Le infrastrutture saudite potrebbero ben presto diventare obbiettivi iraniani. È questa la maggiore preoccupazione delle monarchie del Golfo, qualora la guerra si prolungasse indefinitamente. Il Centcom sta cercando nuove opzioni per aumentare la pressione sulla Repubblica islamica. Secondo la Cnn, un ufficiale dell’intelligence del Centcom ha inviato la scorsa settimana una e-mail a un ampio gruppo di analisti chiedendo proposte innovative per colpire Teheran. “Stiamo cercando nuovi modi creativi e non convenzionali”, si legge nel messaggio, la cui autenticità è stata confermata da due fonti a conoscenza della vicenda. L’iniziativa, descritta come una sorta di braisnstorming collettivo via e-mail, rappresenta una procedura insolita negli ambienti militari e testimonia le difficoltà dell’amministrazione Trump nell’individuare strumenti efficaci per costringere l’Iran ad accettare un’intesa alle condizioni di Washington. L’obiettivo è valutare strategie alternative prima di ricorrere nuovamente all’opzione militare.
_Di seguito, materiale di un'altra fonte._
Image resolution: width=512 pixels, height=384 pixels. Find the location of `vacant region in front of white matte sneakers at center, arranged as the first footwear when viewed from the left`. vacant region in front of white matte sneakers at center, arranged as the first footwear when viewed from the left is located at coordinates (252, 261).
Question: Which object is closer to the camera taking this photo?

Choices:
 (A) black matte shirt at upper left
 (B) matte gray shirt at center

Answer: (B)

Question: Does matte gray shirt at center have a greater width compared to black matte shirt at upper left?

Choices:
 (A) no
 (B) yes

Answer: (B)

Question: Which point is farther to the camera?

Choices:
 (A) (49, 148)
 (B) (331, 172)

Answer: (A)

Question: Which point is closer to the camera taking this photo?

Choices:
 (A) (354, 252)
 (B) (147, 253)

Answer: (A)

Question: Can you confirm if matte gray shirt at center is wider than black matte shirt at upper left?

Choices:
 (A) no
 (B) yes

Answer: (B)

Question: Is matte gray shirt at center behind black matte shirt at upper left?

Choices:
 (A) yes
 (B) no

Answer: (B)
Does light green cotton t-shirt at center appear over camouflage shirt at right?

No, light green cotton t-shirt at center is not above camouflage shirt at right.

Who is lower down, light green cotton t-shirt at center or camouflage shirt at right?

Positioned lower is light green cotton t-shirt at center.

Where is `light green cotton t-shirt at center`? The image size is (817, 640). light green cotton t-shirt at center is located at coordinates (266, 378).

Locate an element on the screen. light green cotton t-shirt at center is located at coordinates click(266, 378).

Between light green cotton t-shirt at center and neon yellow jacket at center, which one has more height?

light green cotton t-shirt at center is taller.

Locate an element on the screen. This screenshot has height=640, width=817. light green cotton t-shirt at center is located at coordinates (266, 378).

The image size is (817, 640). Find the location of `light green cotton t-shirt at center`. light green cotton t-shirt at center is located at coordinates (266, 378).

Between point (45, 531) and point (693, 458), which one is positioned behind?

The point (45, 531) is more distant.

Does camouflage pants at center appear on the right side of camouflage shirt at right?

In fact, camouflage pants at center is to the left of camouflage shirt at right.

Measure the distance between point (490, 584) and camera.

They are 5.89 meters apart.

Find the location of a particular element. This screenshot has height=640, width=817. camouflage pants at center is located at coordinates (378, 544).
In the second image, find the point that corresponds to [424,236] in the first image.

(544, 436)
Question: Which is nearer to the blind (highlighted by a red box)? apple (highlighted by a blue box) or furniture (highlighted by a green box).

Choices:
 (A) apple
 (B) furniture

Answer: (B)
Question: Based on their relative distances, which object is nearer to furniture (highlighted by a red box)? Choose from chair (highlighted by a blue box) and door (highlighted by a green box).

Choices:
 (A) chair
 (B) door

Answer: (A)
“Il Comando centrale degli Stati Uniti ha una lunga storia di pensiero e di lavoro innovativi”, ha dichiarato il portavoce del Centcom, il capitano Timothy Hawkins. “L’ammiraglio Cooper, in particolare, si rivolge ai membri del nostro grande team, a prescindere dal grado, per raggiungere i massimi livelli possibili di efficienza operativa”. L’e-mail è stata inviata prima che Trump minacciasse una nuova offensiva contro l’Iran, poi cancellata nel fine settimana proprio dopo l’intervento dei leader del Golfo, in particolare del principe ereditario saudita, che avrebbe contattato direttamente il presidente americano chiedendogli di allentare la tensione e lasciare spazio al negoziato.